El hallazgo, publicado en la revista Life, describe una nueva asociación huésped-parásito detectada en sardinas procedentes de una pesquería atlántica. Aunque no existen evidencias de que las especies de Glugea provoquen enfermedad en humanos, “los resultados ponen de manifiesto la necesidad de vigilar este tipo de infecciones, desde una perspectiva integrada que tenga en cuenta tanto la salud de los ecosistemas marinos como la calidad de los alimentos”, explica Enrique Baquero, investigador del Instituto Biodiversidad y Medioambiente BIOMA de la Universidad de Navarra.
Los científicos observaron en la cavidad visceral de los peces unos quistes blanquecinos de entre 5 y 20 mm que contenían millones de esporas de un microorganismo perteneciente al grupo de los microsporidios, parásitos intracelulares capaces de infectar una amplia variedad de animales. Para caracterizar el organismo, combinaron técnicas de microscopía óptica, histología, microscopía electrónica y análisis moleculares.
Los resultados muestran que el parásito comparte algunas características con otras especies del género Glugea, pero presenta rasgos morfológicos y ultraestructurales propios que permiten diferenciarlo. De este modo, el trabajo “amplía el conocimiento sobre los parásitos que afectan a una especie de gran importancia ecológica y comercial” señala Enrique Baquero.
Una investigación con impacto en la economía y la salud
El estudio también aborda posibles implicaciones desde una perspectiva One Health, enfoque integral que reconoce que la salud de las personas, los animales y el medio ambiente están estrechamente interconectadas y son dependientes entre sí.
Diversas especies del género Glugea han sido asociadas históricamente a problemas sanitarios en poblaciones de otras especies de peces, e incluso al deterioro de pesquerías comerciales.
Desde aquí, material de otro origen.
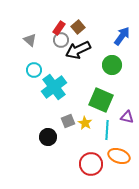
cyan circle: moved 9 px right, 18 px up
Los investigadores subrayan que la aparición de infecciones en especies capturadas en mar abierto merece una vigilancia especial, ya que su control resulta mucho más complejo que en sistemas de acuicultura.
“Las conclusiones evidencian la necesidad de seguir investigando estos microorganismos teniendo en cuenta la salud de las personas y la protección de las poblaciones más vulnerables”, destaca Gabriel Reina, de la Clínica Universidad de Navarra.
El descubrimiento abre nuevas líneas de trabajo para comprender la distribución geográfica del parásito, su prevalencia en poblaciones de sardina y su posible impacto. Además, los autores consideran que fenómenos como el calentamiento de los océanos y la creciente aparición de enfermedades en organismos acuáticos hacen cada vez más importante reforzar la vigilancia de este tipo de parásitos.